6.There is no grey area. Success is black and failure is white.
See 1 above. We all make mistakes and rarely do we succeed perfectly at something. I remember having recitals and giving speeches in which I goofed up. My teachers always told me that if I kept going, nobody would probably notice. They were right. The speech or recital or whatever was still a success, even if I was not perfect. Part of success too is knowing your limitations. Successful people know when they need to ask for help, or simply say “I don’t know.”

7.Nothing ever turns out the way you want it to.
Well, that is a defeatest attitude. List 5 things that have turned out the way you wanted. List 5 more that have not turned out how you expected, but it turned out okay. We do not always get our way, but if we focus on what we do not have or did not get, we will always be miserable. What do you have? What positive came out of it.

8.If the outcome was not perfect, it was a complete failure. (See 1 and 6 above.)

9.I am in absolute control of my life. If something bad happens, it is my fault.
You cannot control the weather. You cannot control other people. All you can control is how you react and what you do.
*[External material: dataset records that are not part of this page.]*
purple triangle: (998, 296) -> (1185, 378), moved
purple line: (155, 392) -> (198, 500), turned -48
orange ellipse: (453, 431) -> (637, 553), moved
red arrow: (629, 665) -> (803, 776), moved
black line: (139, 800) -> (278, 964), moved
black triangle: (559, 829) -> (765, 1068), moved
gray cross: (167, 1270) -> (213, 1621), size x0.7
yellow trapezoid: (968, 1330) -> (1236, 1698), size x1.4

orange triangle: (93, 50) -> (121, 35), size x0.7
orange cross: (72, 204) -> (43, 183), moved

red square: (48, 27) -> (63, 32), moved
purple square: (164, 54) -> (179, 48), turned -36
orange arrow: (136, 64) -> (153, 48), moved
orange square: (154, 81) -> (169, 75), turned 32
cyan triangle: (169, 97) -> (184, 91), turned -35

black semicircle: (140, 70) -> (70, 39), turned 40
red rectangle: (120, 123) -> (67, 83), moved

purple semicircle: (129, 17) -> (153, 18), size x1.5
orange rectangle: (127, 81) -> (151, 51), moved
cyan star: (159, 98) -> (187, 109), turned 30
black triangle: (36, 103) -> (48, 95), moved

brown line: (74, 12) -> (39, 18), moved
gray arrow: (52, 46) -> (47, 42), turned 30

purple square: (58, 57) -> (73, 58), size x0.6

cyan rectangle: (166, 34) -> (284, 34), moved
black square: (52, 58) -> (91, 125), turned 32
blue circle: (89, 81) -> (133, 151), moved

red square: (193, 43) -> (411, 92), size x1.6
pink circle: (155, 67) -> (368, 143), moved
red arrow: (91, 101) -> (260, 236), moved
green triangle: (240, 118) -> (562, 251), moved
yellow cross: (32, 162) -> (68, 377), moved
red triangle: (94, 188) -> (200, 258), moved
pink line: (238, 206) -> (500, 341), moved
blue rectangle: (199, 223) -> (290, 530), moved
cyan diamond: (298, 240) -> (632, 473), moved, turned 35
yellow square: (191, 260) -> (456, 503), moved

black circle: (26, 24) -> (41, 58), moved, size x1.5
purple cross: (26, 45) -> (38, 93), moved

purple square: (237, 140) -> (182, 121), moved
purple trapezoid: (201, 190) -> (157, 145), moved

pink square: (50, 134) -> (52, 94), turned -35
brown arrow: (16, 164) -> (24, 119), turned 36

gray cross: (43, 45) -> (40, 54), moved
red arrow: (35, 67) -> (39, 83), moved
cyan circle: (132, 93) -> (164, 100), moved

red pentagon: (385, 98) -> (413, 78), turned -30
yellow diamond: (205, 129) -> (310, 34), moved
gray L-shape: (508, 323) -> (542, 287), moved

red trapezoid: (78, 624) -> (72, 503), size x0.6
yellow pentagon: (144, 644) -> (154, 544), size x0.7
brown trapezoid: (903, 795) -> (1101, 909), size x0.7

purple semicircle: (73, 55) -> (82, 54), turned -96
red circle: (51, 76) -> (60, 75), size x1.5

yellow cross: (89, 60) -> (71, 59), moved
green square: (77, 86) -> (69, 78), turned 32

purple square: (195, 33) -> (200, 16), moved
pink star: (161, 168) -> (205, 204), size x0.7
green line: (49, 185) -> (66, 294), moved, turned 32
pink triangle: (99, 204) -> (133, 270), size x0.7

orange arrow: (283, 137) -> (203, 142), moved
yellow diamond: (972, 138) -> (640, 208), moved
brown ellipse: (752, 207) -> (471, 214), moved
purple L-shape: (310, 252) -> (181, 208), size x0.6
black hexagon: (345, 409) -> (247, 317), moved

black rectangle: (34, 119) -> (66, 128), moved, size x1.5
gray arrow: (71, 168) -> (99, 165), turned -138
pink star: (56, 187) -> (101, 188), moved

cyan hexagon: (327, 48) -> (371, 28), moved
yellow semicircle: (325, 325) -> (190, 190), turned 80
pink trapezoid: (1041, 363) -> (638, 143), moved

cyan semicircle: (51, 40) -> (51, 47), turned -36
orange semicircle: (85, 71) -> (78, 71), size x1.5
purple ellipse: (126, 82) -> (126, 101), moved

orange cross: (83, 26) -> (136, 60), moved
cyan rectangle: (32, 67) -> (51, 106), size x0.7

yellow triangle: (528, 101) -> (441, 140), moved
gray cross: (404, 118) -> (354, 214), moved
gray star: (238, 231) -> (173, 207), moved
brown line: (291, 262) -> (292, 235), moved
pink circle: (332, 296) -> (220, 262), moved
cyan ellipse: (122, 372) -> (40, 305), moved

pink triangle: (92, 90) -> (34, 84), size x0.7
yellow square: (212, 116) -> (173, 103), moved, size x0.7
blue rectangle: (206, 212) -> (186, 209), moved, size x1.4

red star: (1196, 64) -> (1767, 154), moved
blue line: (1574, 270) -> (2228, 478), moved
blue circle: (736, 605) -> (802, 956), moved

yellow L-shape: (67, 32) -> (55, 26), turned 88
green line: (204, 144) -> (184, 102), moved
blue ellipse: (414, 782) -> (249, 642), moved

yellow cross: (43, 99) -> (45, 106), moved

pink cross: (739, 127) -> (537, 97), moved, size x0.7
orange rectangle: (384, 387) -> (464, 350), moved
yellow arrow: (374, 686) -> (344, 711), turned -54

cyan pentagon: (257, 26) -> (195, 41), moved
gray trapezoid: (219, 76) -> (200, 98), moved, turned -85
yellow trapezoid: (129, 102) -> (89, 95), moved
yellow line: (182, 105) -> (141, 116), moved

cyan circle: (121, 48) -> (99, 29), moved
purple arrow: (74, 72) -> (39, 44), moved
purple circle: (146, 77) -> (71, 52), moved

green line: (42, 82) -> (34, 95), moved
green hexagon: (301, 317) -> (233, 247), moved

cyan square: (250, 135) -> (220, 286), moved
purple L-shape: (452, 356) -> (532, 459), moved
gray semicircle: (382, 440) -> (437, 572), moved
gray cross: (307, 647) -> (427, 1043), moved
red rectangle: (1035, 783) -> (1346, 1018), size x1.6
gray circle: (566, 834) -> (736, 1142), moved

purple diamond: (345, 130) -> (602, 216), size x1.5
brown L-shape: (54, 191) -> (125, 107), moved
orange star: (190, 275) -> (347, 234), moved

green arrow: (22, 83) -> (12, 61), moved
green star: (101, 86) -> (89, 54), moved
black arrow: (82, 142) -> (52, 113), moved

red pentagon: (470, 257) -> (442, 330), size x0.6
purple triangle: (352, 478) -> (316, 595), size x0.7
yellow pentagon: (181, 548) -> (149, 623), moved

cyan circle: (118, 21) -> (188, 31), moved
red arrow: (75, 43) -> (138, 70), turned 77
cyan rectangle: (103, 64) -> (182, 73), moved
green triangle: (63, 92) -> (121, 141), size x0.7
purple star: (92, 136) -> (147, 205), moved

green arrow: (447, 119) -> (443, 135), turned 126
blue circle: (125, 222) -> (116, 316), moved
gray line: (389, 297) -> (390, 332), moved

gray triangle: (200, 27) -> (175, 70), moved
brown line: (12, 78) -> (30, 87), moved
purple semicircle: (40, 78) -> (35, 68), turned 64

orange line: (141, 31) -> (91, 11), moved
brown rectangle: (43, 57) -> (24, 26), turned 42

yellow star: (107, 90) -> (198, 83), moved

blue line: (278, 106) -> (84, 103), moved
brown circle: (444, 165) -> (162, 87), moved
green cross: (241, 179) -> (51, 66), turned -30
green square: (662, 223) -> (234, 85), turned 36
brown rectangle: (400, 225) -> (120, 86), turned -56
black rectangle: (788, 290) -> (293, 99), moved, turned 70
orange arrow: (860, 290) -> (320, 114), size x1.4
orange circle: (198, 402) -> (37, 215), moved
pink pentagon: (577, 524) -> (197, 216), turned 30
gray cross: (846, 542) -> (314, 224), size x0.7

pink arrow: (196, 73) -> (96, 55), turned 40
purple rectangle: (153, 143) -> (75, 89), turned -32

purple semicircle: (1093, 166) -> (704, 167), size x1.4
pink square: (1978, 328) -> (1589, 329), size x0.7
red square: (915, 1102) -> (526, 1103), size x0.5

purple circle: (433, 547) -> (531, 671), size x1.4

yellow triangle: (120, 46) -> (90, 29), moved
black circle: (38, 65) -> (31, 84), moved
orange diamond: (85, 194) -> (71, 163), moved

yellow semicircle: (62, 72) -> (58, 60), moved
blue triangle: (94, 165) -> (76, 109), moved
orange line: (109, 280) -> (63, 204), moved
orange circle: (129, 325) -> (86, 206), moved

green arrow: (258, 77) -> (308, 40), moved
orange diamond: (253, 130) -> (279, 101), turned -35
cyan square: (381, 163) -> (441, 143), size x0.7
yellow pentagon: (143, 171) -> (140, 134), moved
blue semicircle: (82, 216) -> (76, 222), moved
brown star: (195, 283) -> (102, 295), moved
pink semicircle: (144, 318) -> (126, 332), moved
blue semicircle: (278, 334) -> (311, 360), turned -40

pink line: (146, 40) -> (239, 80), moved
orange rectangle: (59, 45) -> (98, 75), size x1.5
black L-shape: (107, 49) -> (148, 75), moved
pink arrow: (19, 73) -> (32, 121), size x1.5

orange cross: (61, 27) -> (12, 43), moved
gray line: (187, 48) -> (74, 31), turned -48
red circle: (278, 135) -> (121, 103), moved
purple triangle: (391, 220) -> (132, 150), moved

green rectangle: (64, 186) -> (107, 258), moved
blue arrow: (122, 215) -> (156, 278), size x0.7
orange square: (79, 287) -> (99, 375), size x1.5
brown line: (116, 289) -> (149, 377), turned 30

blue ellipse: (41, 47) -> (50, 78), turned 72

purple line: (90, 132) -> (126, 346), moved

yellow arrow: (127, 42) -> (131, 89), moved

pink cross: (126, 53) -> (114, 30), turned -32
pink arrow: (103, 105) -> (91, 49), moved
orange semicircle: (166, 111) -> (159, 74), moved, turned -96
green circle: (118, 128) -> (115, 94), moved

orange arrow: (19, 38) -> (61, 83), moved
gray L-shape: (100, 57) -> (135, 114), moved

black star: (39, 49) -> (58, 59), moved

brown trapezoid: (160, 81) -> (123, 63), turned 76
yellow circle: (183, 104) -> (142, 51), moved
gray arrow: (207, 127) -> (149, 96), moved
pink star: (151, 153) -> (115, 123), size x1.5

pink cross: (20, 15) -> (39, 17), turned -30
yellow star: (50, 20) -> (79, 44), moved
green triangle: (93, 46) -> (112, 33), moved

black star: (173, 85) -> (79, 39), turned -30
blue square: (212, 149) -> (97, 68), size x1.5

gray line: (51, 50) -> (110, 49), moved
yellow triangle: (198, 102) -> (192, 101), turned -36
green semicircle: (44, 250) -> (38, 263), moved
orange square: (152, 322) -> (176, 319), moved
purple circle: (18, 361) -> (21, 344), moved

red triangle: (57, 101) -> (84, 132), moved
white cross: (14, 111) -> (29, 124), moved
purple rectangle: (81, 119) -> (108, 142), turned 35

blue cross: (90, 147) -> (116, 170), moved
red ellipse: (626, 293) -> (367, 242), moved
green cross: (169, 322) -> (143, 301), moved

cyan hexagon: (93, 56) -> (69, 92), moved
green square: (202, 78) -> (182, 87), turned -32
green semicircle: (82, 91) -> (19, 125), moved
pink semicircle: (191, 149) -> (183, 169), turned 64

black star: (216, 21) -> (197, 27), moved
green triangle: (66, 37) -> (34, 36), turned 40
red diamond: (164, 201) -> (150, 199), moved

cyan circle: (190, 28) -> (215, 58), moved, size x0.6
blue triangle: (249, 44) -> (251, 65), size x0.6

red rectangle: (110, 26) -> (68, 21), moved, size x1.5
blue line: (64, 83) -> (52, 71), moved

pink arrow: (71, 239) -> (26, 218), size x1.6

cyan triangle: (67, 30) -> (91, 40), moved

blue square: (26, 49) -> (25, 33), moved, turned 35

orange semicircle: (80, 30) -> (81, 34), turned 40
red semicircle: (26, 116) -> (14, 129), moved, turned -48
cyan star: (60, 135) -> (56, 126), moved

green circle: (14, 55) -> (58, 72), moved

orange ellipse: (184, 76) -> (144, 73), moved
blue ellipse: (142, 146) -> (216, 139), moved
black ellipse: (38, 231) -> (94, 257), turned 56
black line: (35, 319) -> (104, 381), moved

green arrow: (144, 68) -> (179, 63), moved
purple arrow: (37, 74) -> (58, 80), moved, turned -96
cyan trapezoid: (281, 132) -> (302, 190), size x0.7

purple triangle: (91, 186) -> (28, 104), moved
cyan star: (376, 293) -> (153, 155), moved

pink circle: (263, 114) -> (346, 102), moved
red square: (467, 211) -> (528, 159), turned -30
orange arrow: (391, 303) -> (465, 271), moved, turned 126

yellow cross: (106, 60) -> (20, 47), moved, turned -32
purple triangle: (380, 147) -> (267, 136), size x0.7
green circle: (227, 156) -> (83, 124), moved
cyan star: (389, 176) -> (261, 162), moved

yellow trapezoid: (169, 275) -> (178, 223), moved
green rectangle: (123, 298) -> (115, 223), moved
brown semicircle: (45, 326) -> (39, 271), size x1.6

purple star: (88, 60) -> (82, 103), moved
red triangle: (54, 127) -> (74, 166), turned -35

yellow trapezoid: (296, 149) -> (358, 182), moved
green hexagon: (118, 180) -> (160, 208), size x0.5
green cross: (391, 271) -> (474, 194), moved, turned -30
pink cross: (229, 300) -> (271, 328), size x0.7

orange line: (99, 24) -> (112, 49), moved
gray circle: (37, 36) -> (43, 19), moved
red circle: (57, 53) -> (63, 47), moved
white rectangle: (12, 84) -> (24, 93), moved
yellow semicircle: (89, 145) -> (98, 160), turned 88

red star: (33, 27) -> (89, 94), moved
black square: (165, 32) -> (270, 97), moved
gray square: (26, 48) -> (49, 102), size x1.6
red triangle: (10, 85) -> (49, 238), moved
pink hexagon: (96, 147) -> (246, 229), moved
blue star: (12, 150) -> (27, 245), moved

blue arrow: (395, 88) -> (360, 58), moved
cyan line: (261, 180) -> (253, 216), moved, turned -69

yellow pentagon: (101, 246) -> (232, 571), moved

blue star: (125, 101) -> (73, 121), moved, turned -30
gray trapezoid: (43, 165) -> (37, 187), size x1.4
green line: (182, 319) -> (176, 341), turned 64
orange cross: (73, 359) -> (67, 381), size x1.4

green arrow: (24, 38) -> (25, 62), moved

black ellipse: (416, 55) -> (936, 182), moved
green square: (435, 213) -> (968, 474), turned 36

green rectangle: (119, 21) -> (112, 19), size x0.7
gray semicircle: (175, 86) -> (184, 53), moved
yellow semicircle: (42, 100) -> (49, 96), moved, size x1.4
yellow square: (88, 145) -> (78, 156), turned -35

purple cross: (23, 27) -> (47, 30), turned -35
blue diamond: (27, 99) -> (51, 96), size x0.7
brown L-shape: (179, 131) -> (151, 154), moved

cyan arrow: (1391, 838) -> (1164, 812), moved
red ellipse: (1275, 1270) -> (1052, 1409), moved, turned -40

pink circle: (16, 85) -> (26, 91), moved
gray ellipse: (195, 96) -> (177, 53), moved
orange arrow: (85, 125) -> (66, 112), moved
Bad things happen to good people. The question is, do you let it destroy you, or do you figure out how to deal with it and move on. Take responsibility only for the things that you do have control over.

10.The past always repeats itself. If it was true then, it must be true now.
The definition of insanity is doing what you have always done and expecting different results. You have the ability to change how you deal with things now. Similar situations will arise. Use your past knowledge to help you deal with them better.